Die E-Mail Anfrage mit dem Bild der zu ersetzenden Medikamente (oben) wurde innert stundenfrist positiv beantwortet und die Medikamente – mit Ausnahme der rezeptpflichtigen Augensalbe – können offenbar von einer stationären Apotheke rezeptfrei versendet werden (gesamter E-Mail Verkehr als PDF).
Wie ist das möglich – Onlinern soll verboten sein, was stationäre Praxis scheint?
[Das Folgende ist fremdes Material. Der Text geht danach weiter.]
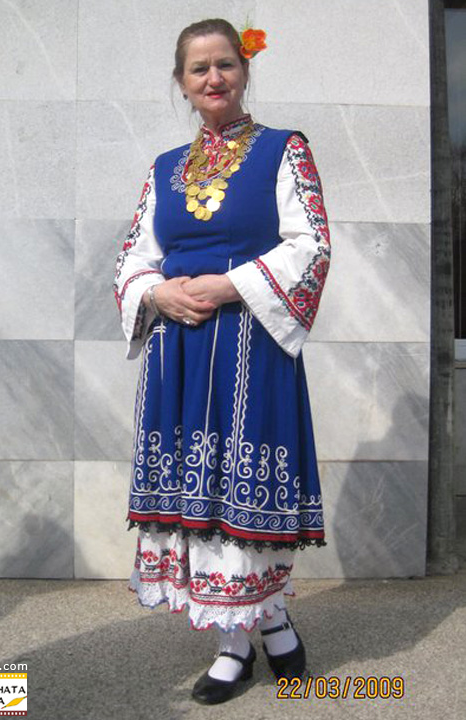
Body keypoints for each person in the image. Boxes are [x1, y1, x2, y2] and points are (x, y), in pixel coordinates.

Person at [113, 18, 331, 704]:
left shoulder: (282, 150)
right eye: (198, 68)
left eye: (223, 65)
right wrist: (156, 290)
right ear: (180, 82)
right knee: (198, 498)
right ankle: (252, 636)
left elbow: (310, 245)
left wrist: (229, 284)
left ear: (243, 70)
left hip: (248, 346)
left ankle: (248, 637)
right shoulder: (161, 168)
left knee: (241, 496)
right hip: (180, 351)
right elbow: (132, 259)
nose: (213, 78)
Die Lieferung erfolgte gegen Rechnung, das Paket mit den Medikamenten traf wenige Tage nach Bestellung ein:
Einzelfall? Leider Nein
Ist diese Bestellung ein Einzelfall? Nach dem erfolgreichen Test habe ich weitere drei Apotheken mit dem identischen Begehren angeschrieben, von denen eine weitere problemlos im gleichen Stil die Medikamente zustellte. Von den 4 Anfragen wurde die Hälfte positiv und problemlos beantwortet.
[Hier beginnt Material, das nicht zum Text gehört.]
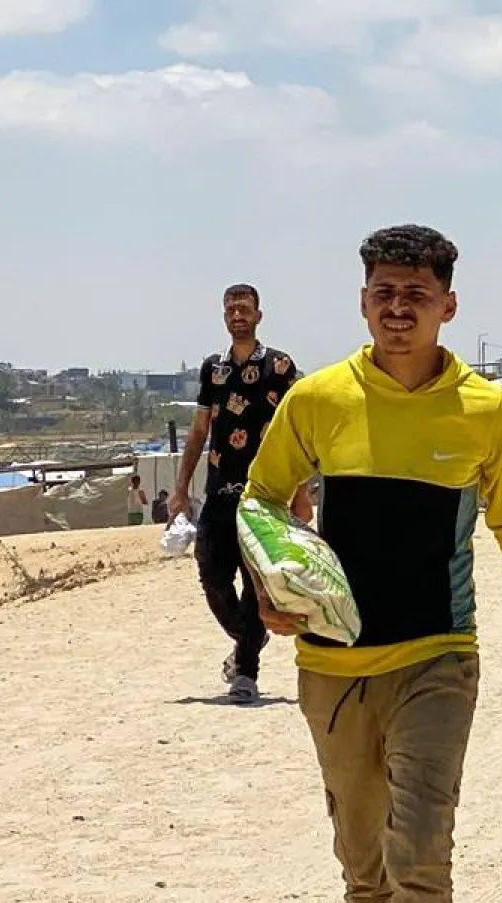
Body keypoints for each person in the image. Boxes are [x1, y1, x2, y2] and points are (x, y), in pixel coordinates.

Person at [246, 225, 502, 900]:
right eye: (383, 292)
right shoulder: (318, 399)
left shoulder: (489, 412)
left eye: (416, 294)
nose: (398, 308)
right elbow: (262, 499)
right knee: (365, 874)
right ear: (363, 301)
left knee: (420, 859)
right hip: (332, 666)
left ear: (448, 305)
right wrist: (268, 588)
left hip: (438, 655)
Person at [169, 283, 307, 704]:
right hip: (219, 492)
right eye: (231, 310)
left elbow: (297, 432)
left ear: (258, 316)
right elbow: (199, 432)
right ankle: (250, 636)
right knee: (211, 574)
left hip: (265, 495)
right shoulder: (213, 369)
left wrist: (302, 493)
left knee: (255, 583)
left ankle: (246, 673)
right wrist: (180, 489)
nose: (237, 315)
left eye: (244, 309)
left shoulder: (280, 366)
Placebo Argumente der Apotheker Lobby
Auf politischer Ebene wird mit allen Mitteln gegen den Online-Versand gekämpft und versucht, diesen zu unterbinden. Und omnipräsent wird das hohe Lied der persönlichen Beratung durch eine Fachperson vorgetragen, dass für den Versand jeglicher Medikamente zwingend nötig sei.
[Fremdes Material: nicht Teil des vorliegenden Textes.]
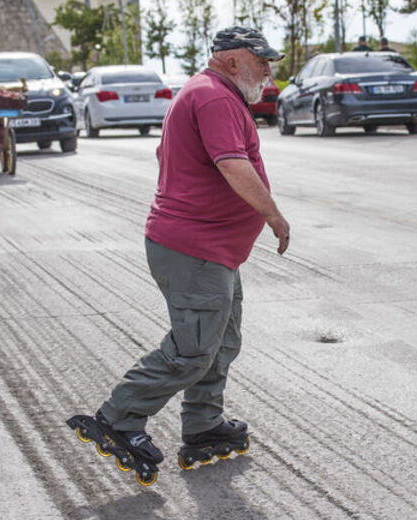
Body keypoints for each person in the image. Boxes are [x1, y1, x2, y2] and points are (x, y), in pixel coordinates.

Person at [65, 26, 291, 486]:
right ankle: (118, 418)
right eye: (261, 60)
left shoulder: (209, 93)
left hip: (212, 249)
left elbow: (168, 152)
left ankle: (204, 426)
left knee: (221, 343)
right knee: (192, 349)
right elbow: (232, 164)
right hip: (195, 249)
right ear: (232, 61)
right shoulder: (214, 97)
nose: (268, 70)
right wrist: (274, 216)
Und dies mündet in der absurden Situation, dass in Onlineapotheken auch Medikamente der sog. C- und D-Kategorien nur gegen Rezept abgegeben werden, welche Stationär absolut rezeptfrei erhältlich sind wie Aspirin, Bepanthen oder Kamilosan.
Da kann man wirklich nur von Placebo Argumenten der Apotheker Lobby sprechen! Denn die Begründung, dass für den Versand von Medikamenten zwingend der persönliche Gesundheitszustand des Patienten Kunden oder eine therapeutische Beziehung vorliegen müsse, gilt offensichtlich nicht für stationäre Apotheken, die damit weiterhin wohl ihre Apothekerpreise aufrecht erhalten wollen.
Diese Apotheker-Posse kann gut als Schulbeispiel in die jüngere Wirtschaftsgeschichte eingehen, dass alles Lobbyieren und gesetzliche Ränkelspiele nutzlos sind. Der Erfolg der Versandapotheke Zur Rose zeigt, dass Politik ein Kundenbedürfnis nicht aufhalten kann.
Ach ja; Amazon hat unlängst den Einstieg ins Apotheken Geschäft angekündigt – das wird dann eine bittere Pille für die Apotheker. Man arbeitet sicher schon an einer neuen Rezeptur, dagegen vorzugehen.